True success does not come when we reach some pinnacle of acclaim recognized by society. True success is being able to be deeply fulfilled being small and doing small things.

I love reading the lives of the great mystics and saints of the early Catholic Church. In her young years, Therese aspired to be big. She wanted to be a priest, a deacon, and an apostle – even a martyr. Then she said, “I have found my place … I shall be love.” She called this her “little way.” Walking this “little way” enriched her spirit so much that she became one of the most radiant and magnetic influences of her day.

Why did her contentment with doing little things have such a powerful mellowing power in her inner spirit? Could it be that this process enabled her to rise above that false sense of self-importance we call ego?

There is a healthy aspect of ego. Freud said ego was the inner instrument for making peace between our lower nature (the id) and our higher values (super-ego). In that sense, it is necessary for us to have a healthy ego. It is the other kind of ego (self inflation, feeling superior) that can make us miserable. That’s what Therese had to plow through to become happy and fulfilled by her “little way.” When she chose to made love her way, the very act of being loving in any small way became a big rainbow-colored bubble of bliss bursting in her inner being.
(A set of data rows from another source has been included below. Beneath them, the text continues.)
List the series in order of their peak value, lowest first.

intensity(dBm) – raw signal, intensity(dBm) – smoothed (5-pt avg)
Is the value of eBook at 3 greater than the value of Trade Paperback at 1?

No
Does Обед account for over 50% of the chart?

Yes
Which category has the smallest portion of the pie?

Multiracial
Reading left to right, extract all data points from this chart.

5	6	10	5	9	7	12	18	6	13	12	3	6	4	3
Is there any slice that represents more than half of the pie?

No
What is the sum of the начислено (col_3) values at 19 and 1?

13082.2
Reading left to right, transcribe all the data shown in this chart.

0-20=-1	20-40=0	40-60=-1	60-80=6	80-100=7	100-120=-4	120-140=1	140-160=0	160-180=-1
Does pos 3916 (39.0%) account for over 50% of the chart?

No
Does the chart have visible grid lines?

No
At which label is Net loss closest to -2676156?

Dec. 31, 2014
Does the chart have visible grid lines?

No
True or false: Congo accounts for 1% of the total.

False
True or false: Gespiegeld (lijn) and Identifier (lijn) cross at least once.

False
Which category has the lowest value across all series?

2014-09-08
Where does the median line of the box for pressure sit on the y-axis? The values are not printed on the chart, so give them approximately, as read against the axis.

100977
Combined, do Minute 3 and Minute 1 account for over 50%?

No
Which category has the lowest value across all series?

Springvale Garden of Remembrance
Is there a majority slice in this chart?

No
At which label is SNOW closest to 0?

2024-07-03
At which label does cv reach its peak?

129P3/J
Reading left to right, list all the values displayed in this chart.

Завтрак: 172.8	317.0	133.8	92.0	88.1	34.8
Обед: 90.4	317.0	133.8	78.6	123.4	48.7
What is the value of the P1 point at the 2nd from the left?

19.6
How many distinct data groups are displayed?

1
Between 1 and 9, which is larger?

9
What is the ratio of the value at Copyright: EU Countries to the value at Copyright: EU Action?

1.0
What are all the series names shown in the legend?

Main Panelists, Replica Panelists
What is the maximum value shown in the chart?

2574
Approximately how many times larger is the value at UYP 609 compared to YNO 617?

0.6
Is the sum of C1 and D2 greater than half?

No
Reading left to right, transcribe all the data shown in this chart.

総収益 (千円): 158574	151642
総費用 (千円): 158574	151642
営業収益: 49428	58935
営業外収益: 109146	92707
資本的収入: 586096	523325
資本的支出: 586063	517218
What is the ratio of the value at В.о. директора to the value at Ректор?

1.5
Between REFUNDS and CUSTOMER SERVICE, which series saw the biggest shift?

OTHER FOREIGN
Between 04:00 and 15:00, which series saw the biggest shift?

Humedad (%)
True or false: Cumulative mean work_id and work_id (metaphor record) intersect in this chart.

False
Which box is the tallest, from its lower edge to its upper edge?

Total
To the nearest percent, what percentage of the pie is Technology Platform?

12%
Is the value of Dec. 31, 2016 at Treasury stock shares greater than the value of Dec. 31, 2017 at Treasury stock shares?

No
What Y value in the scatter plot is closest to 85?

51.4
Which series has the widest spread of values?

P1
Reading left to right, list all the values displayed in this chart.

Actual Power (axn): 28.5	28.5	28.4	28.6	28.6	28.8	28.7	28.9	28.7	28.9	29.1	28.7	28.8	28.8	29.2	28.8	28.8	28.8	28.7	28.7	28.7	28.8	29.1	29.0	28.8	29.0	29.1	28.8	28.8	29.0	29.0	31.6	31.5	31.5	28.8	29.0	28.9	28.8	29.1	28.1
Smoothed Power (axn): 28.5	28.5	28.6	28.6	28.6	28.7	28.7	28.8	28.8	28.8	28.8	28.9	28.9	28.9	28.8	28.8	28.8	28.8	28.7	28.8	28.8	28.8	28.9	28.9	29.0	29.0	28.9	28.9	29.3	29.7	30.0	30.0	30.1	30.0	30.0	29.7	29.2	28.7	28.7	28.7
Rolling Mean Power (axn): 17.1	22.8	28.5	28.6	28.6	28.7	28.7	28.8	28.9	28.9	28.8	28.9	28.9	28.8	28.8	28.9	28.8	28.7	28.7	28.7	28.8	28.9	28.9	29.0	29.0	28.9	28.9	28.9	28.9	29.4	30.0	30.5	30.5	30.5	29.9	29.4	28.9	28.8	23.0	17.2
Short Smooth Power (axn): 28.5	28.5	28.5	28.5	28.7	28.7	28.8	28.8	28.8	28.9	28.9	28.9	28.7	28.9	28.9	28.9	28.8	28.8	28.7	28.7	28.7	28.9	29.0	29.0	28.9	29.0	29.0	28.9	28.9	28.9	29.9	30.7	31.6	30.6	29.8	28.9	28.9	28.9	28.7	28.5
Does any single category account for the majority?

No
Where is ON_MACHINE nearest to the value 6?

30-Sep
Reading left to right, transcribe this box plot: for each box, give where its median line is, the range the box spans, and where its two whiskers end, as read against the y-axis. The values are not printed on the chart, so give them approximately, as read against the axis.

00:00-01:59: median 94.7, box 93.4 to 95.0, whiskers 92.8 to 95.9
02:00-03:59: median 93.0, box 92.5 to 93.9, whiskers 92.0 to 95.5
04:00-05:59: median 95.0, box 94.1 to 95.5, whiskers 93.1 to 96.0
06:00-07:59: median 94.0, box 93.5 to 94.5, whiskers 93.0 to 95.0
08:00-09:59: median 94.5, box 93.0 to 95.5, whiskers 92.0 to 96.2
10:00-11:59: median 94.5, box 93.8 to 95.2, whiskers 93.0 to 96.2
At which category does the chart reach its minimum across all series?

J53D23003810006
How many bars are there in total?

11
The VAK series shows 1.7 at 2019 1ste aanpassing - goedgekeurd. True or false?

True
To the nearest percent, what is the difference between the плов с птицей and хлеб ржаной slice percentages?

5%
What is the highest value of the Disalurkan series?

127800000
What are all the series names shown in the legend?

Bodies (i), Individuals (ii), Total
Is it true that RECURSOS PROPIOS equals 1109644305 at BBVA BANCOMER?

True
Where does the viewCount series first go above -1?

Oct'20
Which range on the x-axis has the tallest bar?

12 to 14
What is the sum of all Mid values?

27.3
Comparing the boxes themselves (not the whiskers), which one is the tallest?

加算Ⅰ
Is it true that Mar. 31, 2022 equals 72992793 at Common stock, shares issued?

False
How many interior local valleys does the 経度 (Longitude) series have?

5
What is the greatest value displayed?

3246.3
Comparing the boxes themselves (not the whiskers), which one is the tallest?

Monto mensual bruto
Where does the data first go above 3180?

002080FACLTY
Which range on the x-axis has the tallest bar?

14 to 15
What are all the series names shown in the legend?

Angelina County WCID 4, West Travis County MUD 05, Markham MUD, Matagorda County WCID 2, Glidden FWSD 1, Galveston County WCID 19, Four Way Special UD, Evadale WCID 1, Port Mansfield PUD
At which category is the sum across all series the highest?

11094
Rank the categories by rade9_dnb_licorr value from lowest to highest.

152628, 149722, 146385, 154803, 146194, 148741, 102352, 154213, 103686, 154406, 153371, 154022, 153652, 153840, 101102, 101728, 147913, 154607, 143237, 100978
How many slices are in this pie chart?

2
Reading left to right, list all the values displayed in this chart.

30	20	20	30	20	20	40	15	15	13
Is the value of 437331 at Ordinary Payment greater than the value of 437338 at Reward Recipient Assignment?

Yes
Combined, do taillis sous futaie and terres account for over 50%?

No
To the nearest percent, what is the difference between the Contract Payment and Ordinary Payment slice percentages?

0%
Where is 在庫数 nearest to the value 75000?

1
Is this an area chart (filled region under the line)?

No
I have been on top in politics, at least on the local level. It was not easy to get there. It took motivation, exposing myself to the possibility of failure, and sixteen-hour days of campaigning for six months. It took the most intense focus I have ever achieved. I am happy to have had that experience but it has been equally fulfilling to me to go to nursing homes with my guitar and enjoy putting smiles on faces in pain. How do you compare two experiences so seemingly dissimilar?

The simple truth is that they are not dissimilar at all. Someone has merely convinced us that one is “big” and one is “small.” Isn’t the higher path to just do what you do as well as you can do it no matter how big or small it may appear to others? When both activities become the same thing to us, we have found a key to happiness.

Why do we classify some things as “small” and speak of them as if they are unimportant or of less importance than the “big” things, like holding some high office or making a million dollars? The common experience is that most of our activities in this life are things we all would classify as small. Even if we do hold a high office or make a million dollars, our daily lives will be like moving the tiny beads on a rosary. Both the rich and the poor have innumerable little duties and opportunities for loving actions. Life is not a series of big things. It is a parade if tiny possibilities.

Real inner freedom comes when we become what Zen teacher Suzuki Roshi called “nobody special.” Think of the people who have been “nobody special” for you! Just doing their work for the honor and not for the glory. Just touching your life with their “little ways.” Where would we be without them?

In Women Who Run With Wolves  Clarissa Pinkola-Estes wrote, “Ours is not the task of fixing the entire world all at once, but of stretching out to mend the part of the world that is within our reach. Any small, calm thing that one soul can do to help another soul, to assist some portion of this poor suffering world, will help immensely.”

It’s just fine to shoot for the moon but we may grow more by sharing a Moon Pie and cup of coffee with a homeless person.